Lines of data
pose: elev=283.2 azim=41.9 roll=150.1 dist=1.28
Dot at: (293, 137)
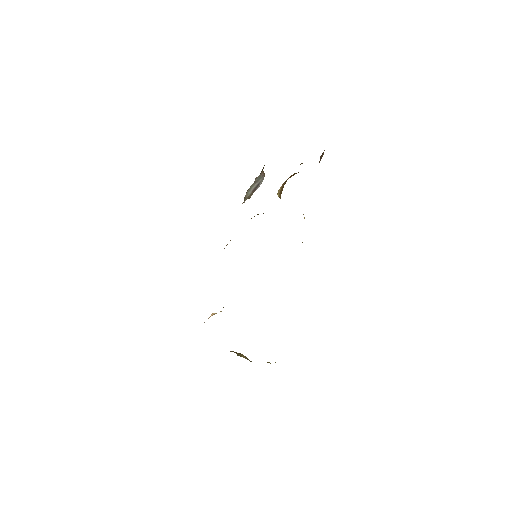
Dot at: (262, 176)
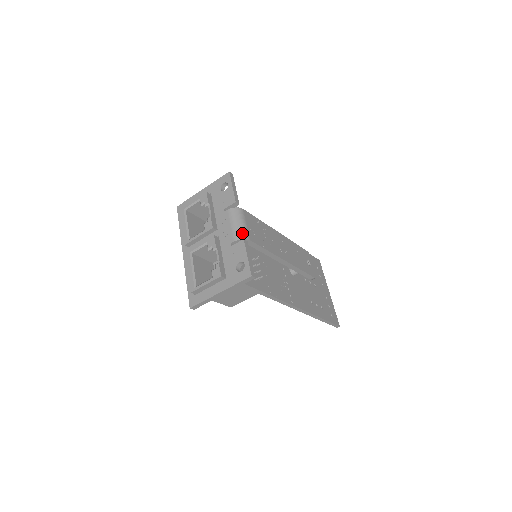
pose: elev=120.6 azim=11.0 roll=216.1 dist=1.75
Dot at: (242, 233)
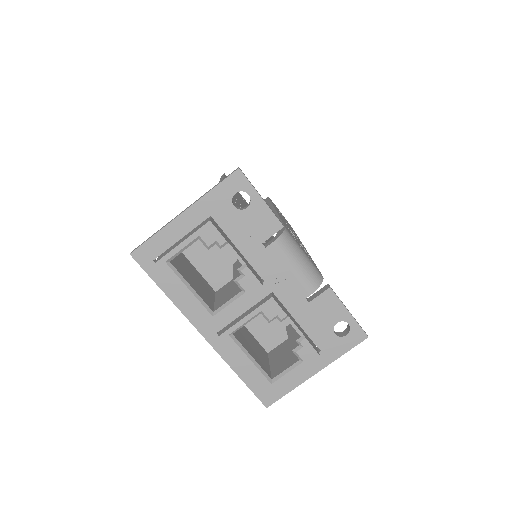
Dot at: (315, 275)
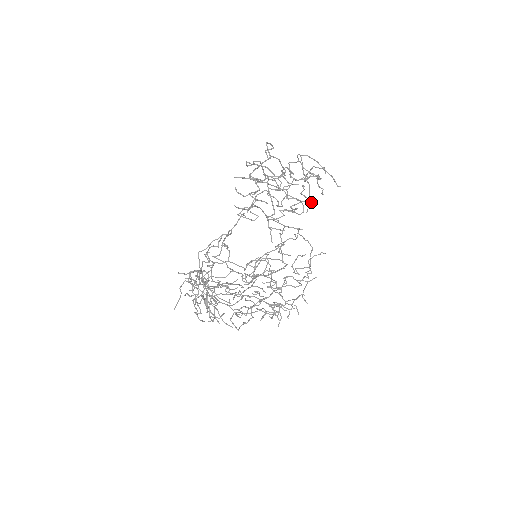
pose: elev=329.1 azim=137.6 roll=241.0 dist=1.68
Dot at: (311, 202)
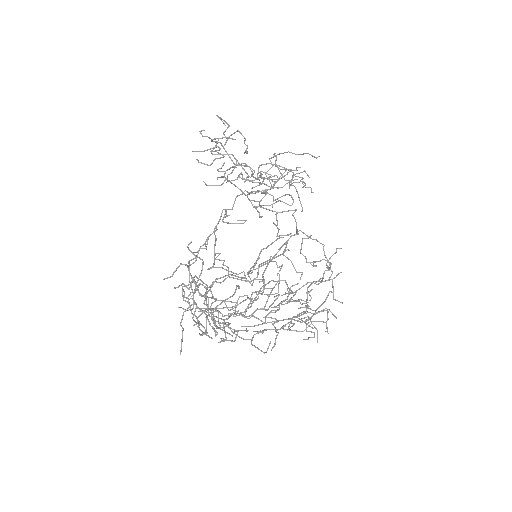
Dot at: occluded
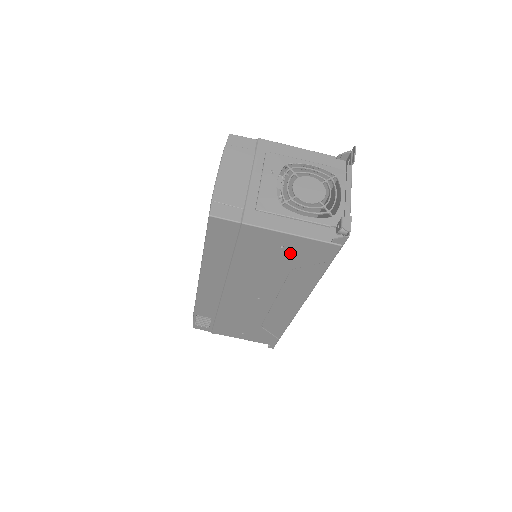
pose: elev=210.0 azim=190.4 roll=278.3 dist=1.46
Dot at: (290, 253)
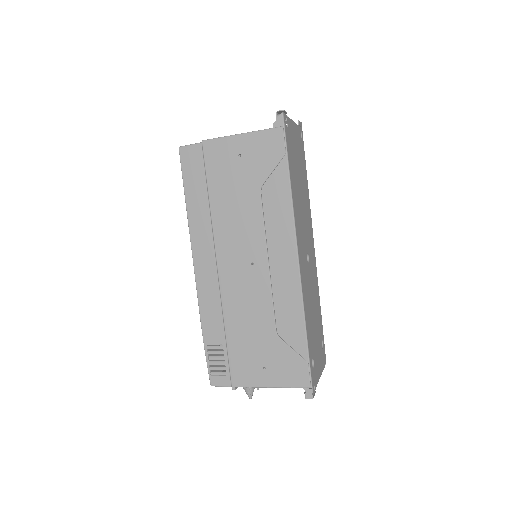
Dot at: (249, 162)
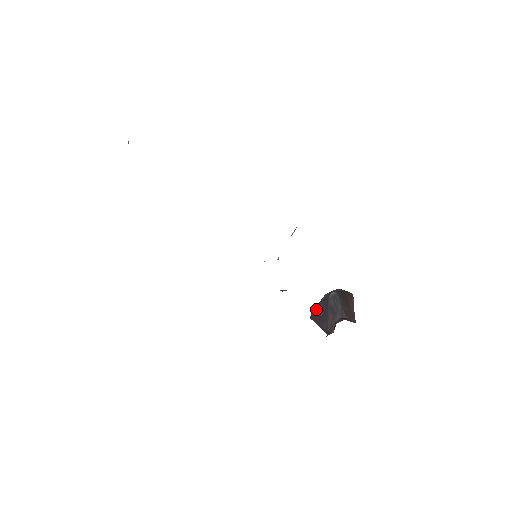
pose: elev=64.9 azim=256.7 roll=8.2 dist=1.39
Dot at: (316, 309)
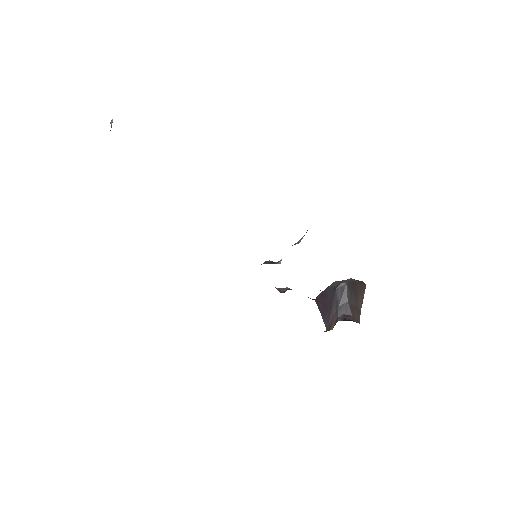
Dot at: (322, 294)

PROBLEM TO SOLVE: Extract the rows exactly, starting with the line containing "pose: elev=329.1 azim=137.6" and continuing through the end of the rows. Leave the pictures out of your answer.

WRITTEN RESPONSE:
pose: elev=329.1 azim=137.6 roll=241.0 dist=1.68
Dot at: (311, 202)
Dot at: occluded
pose: elev=210.0 azim=190.4 roll=278.3 dist=1.46
Dot at: (290, 253)
Dot at: (249, 162)
pose: elev=64.9 azim=256.7 roll=8.2 dist=1.39
Dot at: (316, 309)
Dot at: (322, 294)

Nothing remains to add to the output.